* **Activity**
Report each line of the following listing that contains the string "below". Case counts.

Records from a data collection
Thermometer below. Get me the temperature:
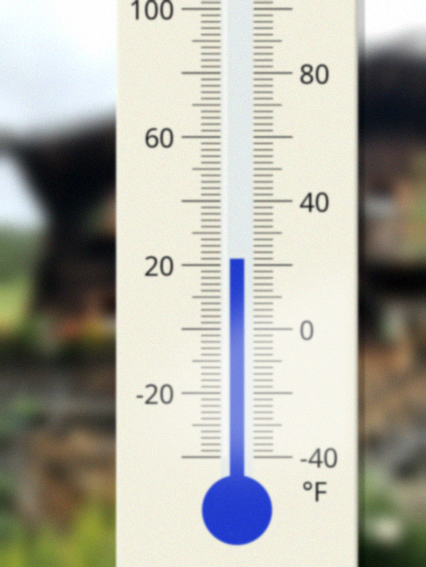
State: 22 °F
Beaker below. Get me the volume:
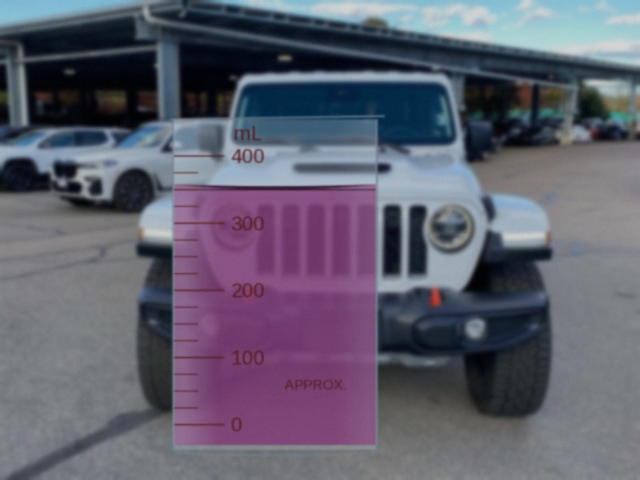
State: 350 mL
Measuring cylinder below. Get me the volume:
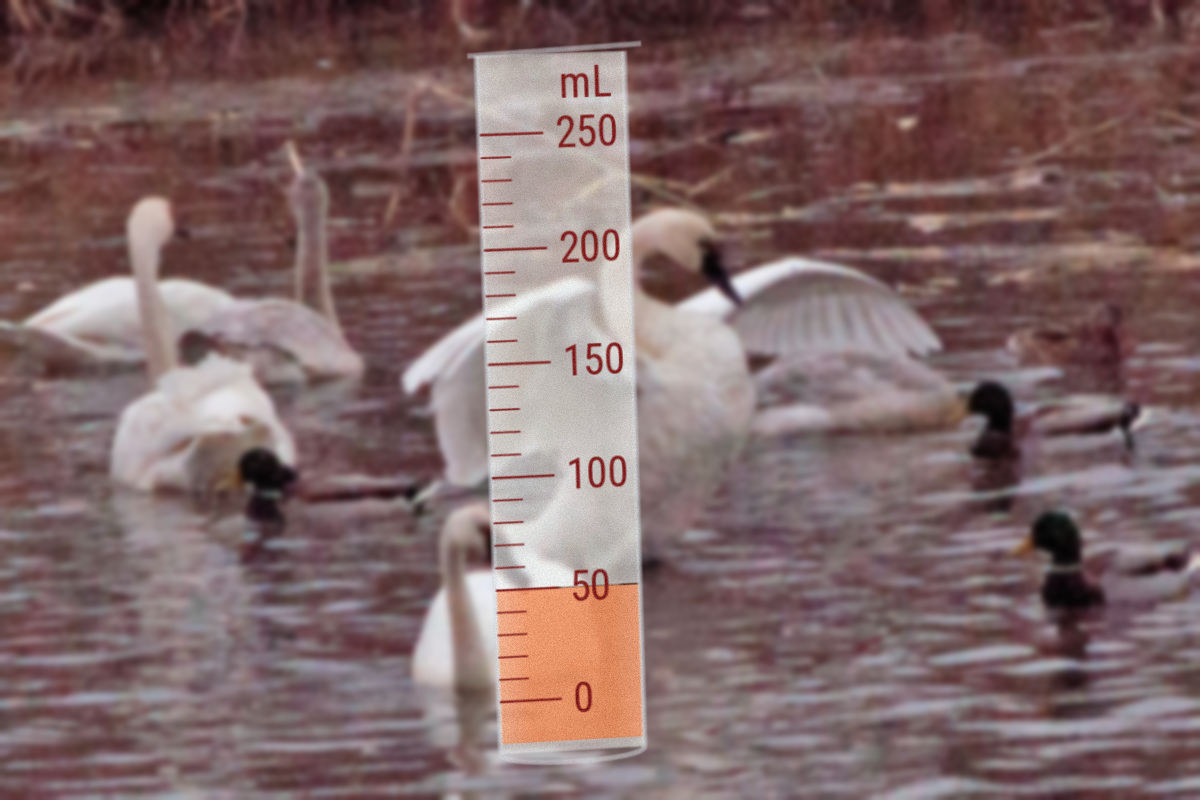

* **Solution to the exercise**
Thermometer below. Get me the temperature:
Beaker below. Get me the volume:
Measuring cylinder below. Get me the volume:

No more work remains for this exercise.